§ What this task involves
Turn every nonblank line of the data below into a Markdown table with two columns, Row and Entry. Number the rows in order, and skip blank lines.

§ Dataset extract
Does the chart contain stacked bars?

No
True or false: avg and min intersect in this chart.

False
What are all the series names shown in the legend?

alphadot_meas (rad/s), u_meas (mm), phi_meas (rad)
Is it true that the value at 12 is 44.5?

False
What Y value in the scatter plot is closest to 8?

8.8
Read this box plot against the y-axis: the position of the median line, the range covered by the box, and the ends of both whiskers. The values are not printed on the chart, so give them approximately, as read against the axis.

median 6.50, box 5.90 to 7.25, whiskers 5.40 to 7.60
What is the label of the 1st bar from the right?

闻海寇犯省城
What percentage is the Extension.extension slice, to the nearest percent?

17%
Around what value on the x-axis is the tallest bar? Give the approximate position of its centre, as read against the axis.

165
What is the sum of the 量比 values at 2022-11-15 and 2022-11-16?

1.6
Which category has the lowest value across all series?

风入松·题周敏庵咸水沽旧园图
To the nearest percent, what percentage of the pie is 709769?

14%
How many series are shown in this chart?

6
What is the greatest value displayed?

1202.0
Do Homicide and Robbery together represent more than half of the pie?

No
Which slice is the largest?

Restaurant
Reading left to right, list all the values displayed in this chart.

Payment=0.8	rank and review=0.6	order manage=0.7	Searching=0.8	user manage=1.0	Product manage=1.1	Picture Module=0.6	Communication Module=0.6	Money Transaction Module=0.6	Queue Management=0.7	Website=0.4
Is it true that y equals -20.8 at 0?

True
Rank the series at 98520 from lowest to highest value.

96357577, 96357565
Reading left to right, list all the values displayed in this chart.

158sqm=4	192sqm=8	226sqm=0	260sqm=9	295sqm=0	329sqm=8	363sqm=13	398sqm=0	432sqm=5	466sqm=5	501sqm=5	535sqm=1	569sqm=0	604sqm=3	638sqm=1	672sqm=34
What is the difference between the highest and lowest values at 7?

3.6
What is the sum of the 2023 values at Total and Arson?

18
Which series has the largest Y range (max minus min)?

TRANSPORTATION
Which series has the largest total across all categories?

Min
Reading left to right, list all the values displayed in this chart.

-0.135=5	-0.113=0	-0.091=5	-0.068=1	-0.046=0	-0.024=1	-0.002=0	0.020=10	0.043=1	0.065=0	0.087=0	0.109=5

§ Result for this exercise
| Row | Entry |
|---|---|
| 1 | Does the chart contain stacked bars? |
| 2 | No |
| 3 | True or false: avg and min intersect in this chart. |
| 4 | False |
| 5 | What are all the series names shown in the legend? |
| 6 | alphadot_meas (rad/s), u_meas (mm), phi_meas (rad) |
| 7 | Is it true that the value at 12 is 44.5? |
| 8 | False |
| 9 | What Y value in the scatter plot is closest to 8? |
| 10 | 8.8 |
| 11 | Read this box plot against the y-axis: the position of the median line, the range covered by the box, and the ends of both whiskers. The values are not printed on the chart, so give them approximately, as read against the axis. |
| 12 | median 6.50, box 5.90 to 7.25, whiskers 5.40 to 7.60 |
| 13 | What is the label of the 1st bar from the right? |
| 14 | 闻海寇犯省城 |
| 15 | What percentage is the Extension.extension slice, to the nearest percent? |
| 16 | 17% |
| 17 | Around what value on the x-axis is the tallest bar? Give the approximate position of its centre, as read against the axis. |
| 18 | 165 |
| 19 | What is the sum of the 量比 values at 2022-11-15 and 2022-11-16? |
| 20 | 1.6 |
| 21 | Which category has the lowest value across all series? |
| 22 | 风入松·题周敏庵咸水沽旧园图 |
| 23 | To the nearest percent, what percentage of the pie is 709769? |
| 24 | 14% |
| 25 | How many series are shown in this chart? |
| 26 | 6 |
| 27 | What is the greatest value displayed? |
| 28 | 1202.0 |
| 29 | Do Homicide and Robbery together represent more than half of the pie? |
| 30 | No |
| 31 | Which slice is the largest? |
| 32 | Restaurant |
| 33 | Reading left to right, list all the values displayed in this chart. |
| 34 | Payment=0.8	rank and review=0.6	order manage=0.7	Searching=0.8	user manage=1.0	Product manage=1.1	Picture Module=0.6	Communication Module=0.6	Money Transaction Module=0.6	Queue Management=0.7	Website=0.4 |
| 35 | Is it true that y equals -20.8 at 0? |
| 36 | True |
| 37 | Rank the series at 98520 from lowest to highest value. |
| 38 | 96357577, 96357565 |
| 39 | Reading left to right, list all the values displayed in this chart. |
| 40 | 158sqm=4	192sqm=8	226sqm=0	260sqm=9	295sqm=0	329sqm=8	363sqm=13	398sqm=0	432sqm=5	466sqm=5	501sqm=5	535sqm=1	569sqm=0	604sqm=3	638sqm=1	672sqm=34 |
| 41 | What is the difference between the highest and lowest values at 7? |
| 42 | 3.6 |
| 43 | What is the sum of the 2023 values at Total and Arson? |
| 44 | 18 |
| 45 | Which series has the largest Y range (max minus min)? |
| 46 | TRANSPORTATION |
| 47 | Which series has the largest total across all categories? |
| 48 | Min |
| 49 | Reading left to right, list all the values displayed in this chart. |
| 50 | -0.135=5	-0.113=0	-0.091=5	-0.068=1	-0.046=0	-0.024=1	-0.002=0	0.020=10	0.043=1	0.065=0	0.087=0	0.109=5 |